● Task to complete: Retype the material below exactly, from its first line through the line with "ну раз ты у нас такой известный, давай! И"; the pictures stay out.

● Data extract:
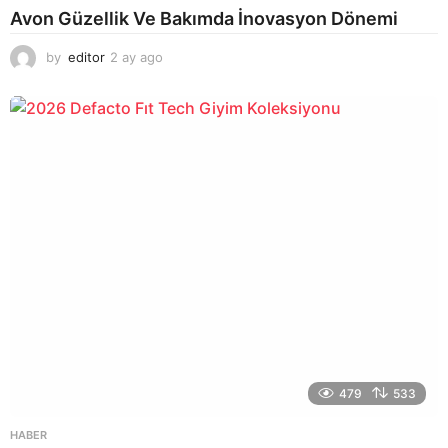
Avon Güzellik Ve Bakımda İnovasyon Dönemi
by
editor
2 ay ago
2
a
y
a
g
o
479
533
HABER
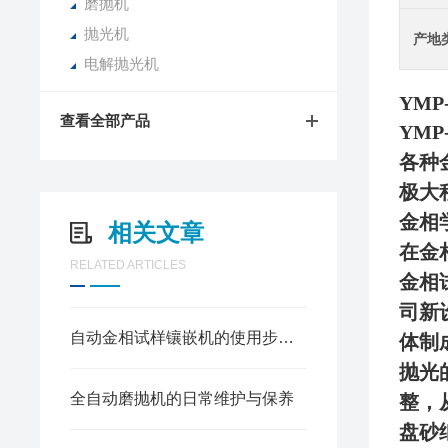
磨抛机
抛光机
产地
电解抛光机
YM
查看全部产品
YMP
各种
极大
金相
相关文章
在金
RELATED ARTICLES
金相
司新
自动金相试样镶嵌机的使用步骤及注意事项
体制
抛光
全自动磨抛机的日常维护与保养
整，
盘
砂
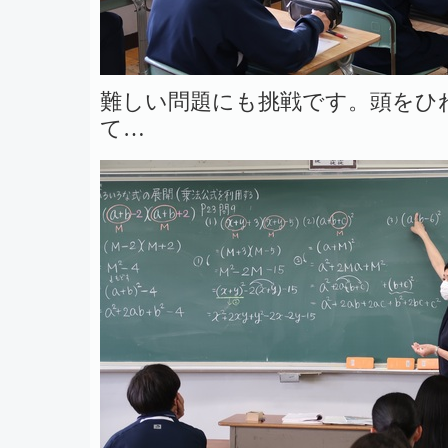
難しい問題にも挑戦です。頭をひ
て…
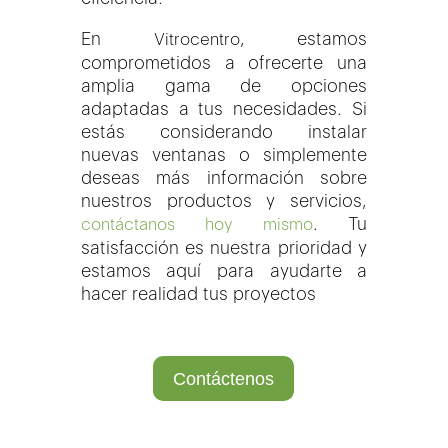
En
, estamos
Vitrocentro
comprometidos a ofrecerte una
amplia gama de opciones
adaptadas a tus necesidades. Si
estás considerando instalar
nuevas ventanas o simplemente
deseas más información sobre
nuestros productos y servicios,
. Tu
contáctanos hoy mismo
satisfacción es nuestra prioridad y
estamos aquí para ayudarte a
hacer realidad tus proyectos
Contáctenos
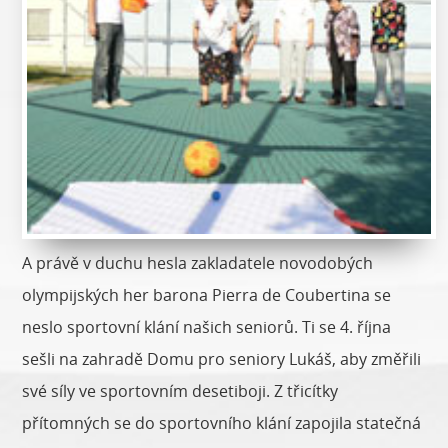
A právě v duchu hesla zakladatele novodobých
olympijských her barona Pierra de Coubertina se
neslo sportovní klání našich seniorů. Ti se 4. října
sešli na zahradě Domu pro seniory Lukáš, aby změřili
své síly ve sportovním desetiboji. Z třicítky
přítomných se do sportovního klání zapojila statečná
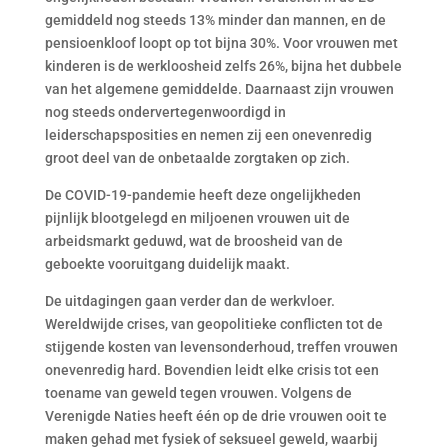
gemiddeld nog steeds 13% minder dan mannen, en de
pensioenkloof loopt op tot bijna 30%. Voor vrouwen met
kinderen is de werkloosheid zelfs 26%, bijna het dubbele
van het algemene gemiddelde. Daarnaast zijn vrouwen
nog steeds ondervertegenwoordigd in
leiderschapsposities en nemen zij een onevenredig
groot deel van de onbetaalde zorgtaken op zich.
De COVID-19-pandemie heeft deze ongelijkheden
pijnlijk blootgelegd en miljoenen vrouwen uit de
arbeidsmarkt geduwd, wat de broosheid van de
geboekte vooruitgang duidelijk maakt.
De uitdagingen gaan verder dan de werkvloer.
Wereldwijde crises, van geopolitieke conflicten tot de
stijgende kosten van levensonderhoud, treffen vrouwen
onevenredig hard. Bovendien leidt elke crisis tot een
toename van geweld tegen vrouwen. Volgens de
Verenigde Naties heeft één op de drie vrouwen ooit te
maken gehad met fysiek of seksueel geweld, waarbij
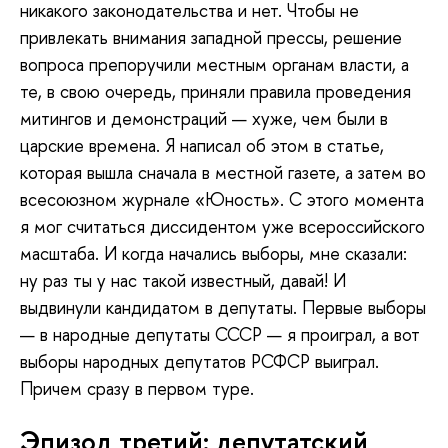
никакого законодательства и нет. Чтобы не
привлекать внимания западной прессы, решение
вопроса препоручили местным органам власти, а
те, в свою очередь, приняли правила проведения
митингов и демонстраций — хуже, чем были в
царские времена. Я написал об этом в статье,
которая вышла сначала в местной газете, а затем во
всесоюзном журнале «Юность». С этого момента
я мог считаться диссидентом уже всероссийского
масштаба. И когда начались выборы, мне сказали:
ну раз ты у нас такой известный, давай! И
выдвинули кандидатом в депутаты. Первые выборы
— в народные депутаты СССР — я проиграл, а вот
выборы народных депутатов РСФСР выиграл.
Причем сразу в первом туре.
Эпизод третий: депутатский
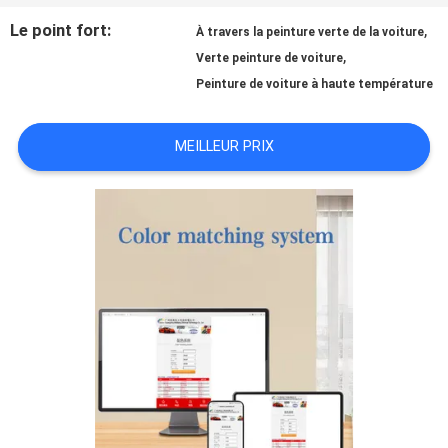
Le point fort:
,
À travers la peinture verte de la voiture
NOUVELLES
,
Verte peinture de voiture
Peinture de voiture à haute température
DEMANDE
MEILLEUR PRIX
DE
SOUMISSION
PLAN
DU
SITE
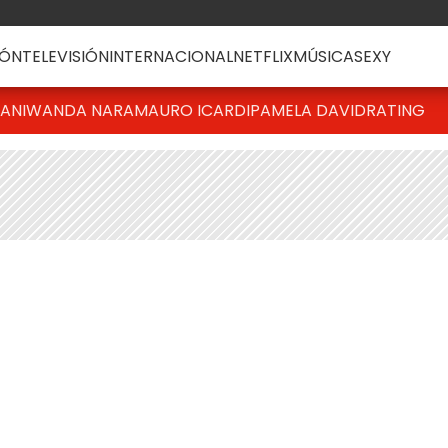
ÓN
TELEVISIÓN
INTERNACIONAL
NETFLIX
MÚSICA
SEXY
IANI
WANDA NARA
MAURO ICARDI
PAMELA DAVID
RATING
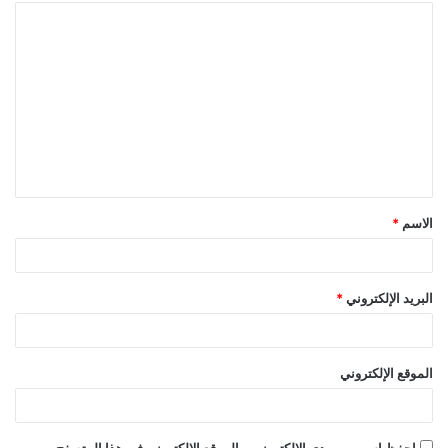
ا
ل
ت
ع
ل
ي
ق
الاسم
*
*
البريد الإلكتروني
*
الموقع الإلكتروني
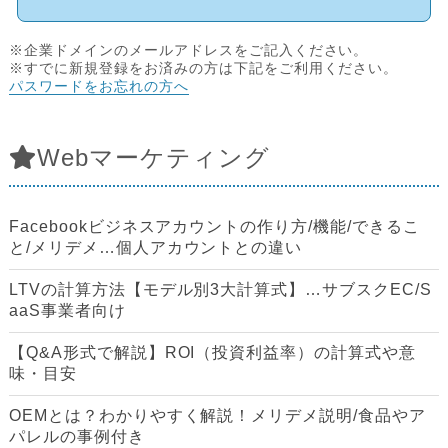
※企業ドメインのメールアドレスをご記入ください。
※すでに新規登録をお済みの方は下記をご利用ください。
パスワードをお忘れの方へ
Webマーケティング
Facebookビジネスアカウントの作り方/機能/できるこ
と/メリデメ…個人アカウントとの違い
LTVの計算方法【モデル別3大計算式】…サブスクEC/S
aaS事業者向け
【Q&A形式で解説】ROI（投資利益率）の計算式や意
味・目安
OEMとは？わかりやすく解説！メリデメ説明/食品やア
パレルの事例付き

● Response for this exercise:
Avon Güzellik Ve Bakımda İnovasyon Dönemi
by
editor
2 ay ago
2
a
y
a
g
o
479
533
HABER
磨抛机
抛光机
产地
电解抛光机
YM
查看全部产品
YMP
各种
极大
金相
相关文章
在金
RELATED ARTICLES
金相
司新
自动金相试样镶嵌机的使用步骤及注意事项
体制
抛光
全自动磨抛机的日常维护与保养
整，
盘
砂
難しい問題にも挑戦です。頭をひ
て…
En
, estamos
Vitrocentro
comprometidos a ofrecerte una
amplia gama de opciones
adaptadas a tus necesidades. Si
estás considerando instalar
nuevas ventanas o simplemente
deseas más información sobre
nuestros productos y servicios,
. Tu
contáctanos hoy mismo
satisfacción es nuestra prioridad y
estamos aquí para ayudarte a
hacer realidad tus proyectos
Contáctenos
A právě v duchu hesla zakladatele novodobých
olympijských her barona Pierra de Coubertina se
neslo sportovní klání našich seniorů. Ti se 4. října
sešli na zahradě Domu pro seniory Lukáš, aby změřili
své síly ve sportovním desetiboji. Z třicítky
přítomných se do sportovního klání zapojila statečná
gemiddeld nog steeds 13% minder dan mannen, en de
pensioenkloof loopt op tot bijna 30%. Voor vrouwen met
kinderen is de werkloosheid zelfs 26%, bijna het dubbele
van het algemene gemiddelde. Daarnaast zijn vrouwen
nog steeds ondervertegenwoordigd in
leiderschapsposities en nemen zij een onevenredig
groot deel van de onbetaalde zorgtaken op zich.
De COVID-19-pandemie heeft deze ongelijkheden
pijnlijk blootgelegd en miljoenen vrouwen uit de
arbeidsmarkt geduwd, wat de broosheid van de
geboekte vooruitgang duidelijk maakt.
De uitdagingen gaan verder dan de werkvloer.
Wereldwijde crises, van geopolitieke conflicten tot de
stijgende kosten van levensonderhoud, treffen vrouwen
onevenredig hard. Bovendien leidt elke crisis tot een
toename van geweld tegen vrouwen. Volgens de
Verenigde Naties heeft één op de drie vrouwen ooit te
maken gehad met fysiek of seksueel geweld, waarbij
никакого законодательства и нет. Чтобы не
привлекать внимания западной прессы, решение
вопроса препоручили местным органам власти, а
те, в свою очередь, приняли правила проведения
митингов и демонстраций — хуже, чем были в
царские времена. Я написал об этом в статье,
которая вышла сначала в местной газете, а затем во
всесоюзном журнале «Юность». С этого момента
я мог считаться диссидентом уже всероссийского
масштаба. И когда начались выборы, мне сказали:
ну раз ты у нас такой известный, давай! И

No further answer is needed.